By Tiisetso Motsoeneng
JOHANNESBURG (Reuters) - President Jacob Zuma appointed Pravin Gordhan finance minister on Sunday, in a dramatic U-turn that gave South Africa its third finance chief in a week after a selling frenzy in the markets.
The shock announcement restoring Gordhan to the post sent the rand surging nearly five percent on Sunday evening. The low was 14.96 to the dollar.
Zuma sacked Nhlanhla Nene from the ministry late on Wednesday, sparking a wave of criticism and financial turmoil, and replaced him with the relatively unknown lawmaker David van Rooyen.
The removal of Nene, who was keen to rein in government spending in Africa's most industrialised economy, sent the rand currency to record lows, sparked a sell-off in bank stocks and sent yields in both local and dollar-denominated debt soaring.

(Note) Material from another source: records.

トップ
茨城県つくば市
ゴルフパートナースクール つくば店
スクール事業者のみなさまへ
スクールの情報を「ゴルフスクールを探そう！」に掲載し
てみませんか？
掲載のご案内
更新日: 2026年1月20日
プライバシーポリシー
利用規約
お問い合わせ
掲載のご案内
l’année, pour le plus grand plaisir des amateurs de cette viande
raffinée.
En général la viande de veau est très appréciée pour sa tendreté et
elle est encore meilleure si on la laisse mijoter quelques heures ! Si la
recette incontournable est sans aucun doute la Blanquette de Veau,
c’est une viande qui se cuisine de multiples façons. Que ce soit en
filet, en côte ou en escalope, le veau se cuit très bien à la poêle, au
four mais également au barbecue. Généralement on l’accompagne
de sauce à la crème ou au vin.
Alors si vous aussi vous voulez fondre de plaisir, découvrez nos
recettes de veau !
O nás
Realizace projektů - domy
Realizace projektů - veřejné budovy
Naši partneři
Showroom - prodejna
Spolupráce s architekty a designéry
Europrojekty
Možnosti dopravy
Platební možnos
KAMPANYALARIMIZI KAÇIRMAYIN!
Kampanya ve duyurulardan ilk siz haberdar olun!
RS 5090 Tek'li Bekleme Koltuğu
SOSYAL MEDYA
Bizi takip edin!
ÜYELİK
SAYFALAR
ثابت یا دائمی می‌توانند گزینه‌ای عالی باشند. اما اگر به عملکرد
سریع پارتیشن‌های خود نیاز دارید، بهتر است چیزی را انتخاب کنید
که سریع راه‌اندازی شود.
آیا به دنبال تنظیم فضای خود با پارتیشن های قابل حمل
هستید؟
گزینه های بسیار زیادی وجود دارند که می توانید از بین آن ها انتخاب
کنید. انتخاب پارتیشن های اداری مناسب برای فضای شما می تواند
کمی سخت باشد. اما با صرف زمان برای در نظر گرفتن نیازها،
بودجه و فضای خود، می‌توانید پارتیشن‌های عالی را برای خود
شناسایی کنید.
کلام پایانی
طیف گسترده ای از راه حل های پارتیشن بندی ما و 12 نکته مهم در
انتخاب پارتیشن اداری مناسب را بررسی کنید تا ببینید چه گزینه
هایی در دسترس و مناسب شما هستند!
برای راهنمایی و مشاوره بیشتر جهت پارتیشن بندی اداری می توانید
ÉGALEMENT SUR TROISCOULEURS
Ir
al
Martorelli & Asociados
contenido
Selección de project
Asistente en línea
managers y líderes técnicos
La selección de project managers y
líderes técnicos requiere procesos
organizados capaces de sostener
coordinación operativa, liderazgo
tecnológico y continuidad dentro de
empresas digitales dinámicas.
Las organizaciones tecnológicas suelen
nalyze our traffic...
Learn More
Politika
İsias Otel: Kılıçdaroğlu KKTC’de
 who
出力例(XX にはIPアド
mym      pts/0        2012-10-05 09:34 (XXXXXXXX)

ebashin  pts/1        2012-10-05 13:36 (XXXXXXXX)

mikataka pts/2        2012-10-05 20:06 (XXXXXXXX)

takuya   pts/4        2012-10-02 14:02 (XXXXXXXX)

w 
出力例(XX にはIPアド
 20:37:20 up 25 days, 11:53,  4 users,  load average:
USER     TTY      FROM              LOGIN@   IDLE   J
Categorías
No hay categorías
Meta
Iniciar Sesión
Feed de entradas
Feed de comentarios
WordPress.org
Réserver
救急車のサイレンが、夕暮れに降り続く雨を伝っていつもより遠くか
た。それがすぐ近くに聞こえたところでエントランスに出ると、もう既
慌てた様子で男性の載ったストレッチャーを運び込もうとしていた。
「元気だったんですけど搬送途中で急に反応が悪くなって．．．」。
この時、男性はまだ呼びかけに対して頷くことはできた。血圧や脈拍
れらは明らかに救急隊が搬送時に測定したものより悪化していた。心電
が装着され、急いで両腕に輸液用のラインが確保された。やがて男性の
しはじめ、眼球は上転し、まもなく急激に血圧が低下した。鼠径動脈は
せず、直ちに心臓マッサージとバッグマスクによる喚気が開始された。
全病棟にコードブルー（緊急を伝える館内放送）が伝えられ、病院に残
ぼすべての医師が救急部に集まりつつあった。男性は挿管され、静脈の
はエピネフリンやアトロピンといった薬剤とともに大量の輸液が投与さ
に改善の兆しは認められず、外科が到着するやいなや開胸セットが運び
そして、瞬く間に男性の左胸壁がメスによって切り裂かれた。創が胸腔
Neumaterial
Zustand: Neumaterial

The JSE All-share index .JALSH lost 169.6 billion rand ($10.68 billion) between Thursday and Friday.
"On the 9th of December 2015, I announced the appointment of a new Minister of Finance, Mr David van Rooyen," Sunday's statement from the presidency said.
"I have received many representations to reconsider my decision. As a democratic government, we emphasise the importance of listening to the people and to respond to their views."
The presidency statement said Gordhan's role would include "promoting and strengthening the fiscal discipline and prudence" and "working with the financial sector so that its stability is preserved".
It also called for "adherence to the set expenditure ceiling while maintaining a stable trajectory of our debt portfolio, as set out in the February 2015 Budget".
Speaking to Reuters shortly after news of his appointment broke, Gordhan said: "I'm not in the job yet. Not until I'm sworn in tomorrow morning at 10 a.m." local time (0800 GMT).
He said a news conference was scheduled for 1000 GMT on Monday after his swearing in.
Gordhan held the post of finance minister from 2009 to 2014, when he was replaced with Nene and moved to the post of minister for cooperative governance and traditional affairs.
The Sunday presidency statement said van Rooyen would become the new minister of cooperative governance and traditional affairs.
"Critics would say having a finance minister serving only two days doesn't bode well for the reputation of South Africa," said Mohammed Nalla, head of research at Nedbank Capital.
"International investors are probably thinking: why didn?t the president make a much more considered decision in the first place?"